There are several times when I have had to sensibly log myself out of here for a few days or not look on the eBay Tat thread for a couple of weeks, just to stop myself from buying an 80s Renault or a cheap Volvo.

I reckon I am at the sensible level right now with the two that I have right now, an everyday car and something fun for the weekend.

The Rover is a comfortable, practical and economical car which perfect for using everyday, apart from when it goes wrong in a very expensive way (bills tend to be a nice round £500). But fuck it, I like it and have owned it for bang on three years yesterday.

The Omega is pretty much the car I had promised myself for years. It was for sale at exactly the right time and at a reasonable price so I bought it.
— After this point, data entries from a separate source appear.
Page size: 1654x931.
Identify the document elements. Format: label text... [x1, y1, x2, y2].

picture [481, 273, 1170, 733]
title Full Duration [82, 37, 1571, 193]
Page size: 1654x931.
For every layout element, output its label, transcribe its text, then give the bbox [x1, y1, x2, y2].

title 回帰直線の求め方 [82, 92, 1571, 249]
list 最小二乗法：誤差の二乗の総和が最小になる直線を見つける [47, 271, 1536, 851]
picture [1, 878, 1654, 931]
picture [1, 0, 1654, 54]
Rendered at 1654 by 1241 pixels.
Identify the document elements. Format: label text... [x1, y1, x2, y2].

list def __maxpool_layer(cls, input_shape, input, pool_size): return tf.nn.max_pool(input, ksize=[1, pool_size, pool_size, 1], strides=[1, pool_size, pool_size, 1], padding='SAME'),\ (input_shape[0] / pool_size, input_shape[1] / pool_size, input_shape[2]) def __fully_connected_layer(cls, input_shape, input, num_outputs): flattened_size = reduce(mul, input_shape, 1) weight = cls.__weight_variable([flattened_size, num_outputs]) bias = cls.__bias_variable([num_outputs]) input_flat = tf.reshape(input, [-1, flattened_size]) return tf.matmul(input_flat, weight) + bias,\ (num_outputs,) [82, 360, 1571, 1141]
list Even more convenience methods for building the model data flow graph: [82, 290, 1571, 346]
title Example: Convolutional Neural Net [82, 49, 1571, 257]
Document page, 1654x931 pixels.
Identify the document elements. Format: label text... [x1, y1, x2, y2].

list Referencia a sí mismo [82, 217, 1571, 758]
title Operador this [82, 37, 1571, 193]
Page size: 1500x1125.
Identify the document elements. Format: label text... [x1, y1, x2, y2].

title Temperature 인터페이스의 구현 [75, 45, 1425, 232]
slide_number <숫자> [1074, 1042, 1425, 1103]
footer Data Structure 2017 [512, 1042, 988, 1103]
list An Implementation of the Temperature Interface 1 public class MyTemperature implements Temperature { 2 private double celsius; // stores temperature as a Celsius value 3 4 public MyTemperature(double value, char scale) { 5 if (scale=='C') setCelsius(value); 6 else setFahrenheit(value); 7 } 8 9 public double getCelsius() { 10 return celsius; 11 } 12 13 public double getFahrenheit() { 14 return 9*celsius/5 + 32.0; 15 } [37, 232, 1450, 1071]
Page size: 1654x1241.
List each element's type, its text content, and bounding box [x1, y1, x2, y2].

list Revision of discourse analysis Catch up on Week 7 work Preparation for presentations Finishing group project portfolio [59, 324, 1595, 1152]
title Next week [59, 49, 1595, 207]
I still find it great fun to drive and will not be getting rid of it for the foreseeable future (in fact there are plans to build a slightly larger garage to fit it in just to keep it in good shape).

Yet despite that, I still have loads of cars I want to try out. Just listing off the top of my head I would like to own a Mk3 Cavalier, Rover R8 (preferably a 400), Peugeot 405, Jaguar XJ (anything from the XJ40 to the X308) and a Sierra (Sapphire or hatchback will do). More likely than not I will just introduce a system of having a third car, which I buy and sell in short order, just to rotate things around and try out cars which interest me before they get too expensive. Not the best idea, but pretty tame compared to most on here.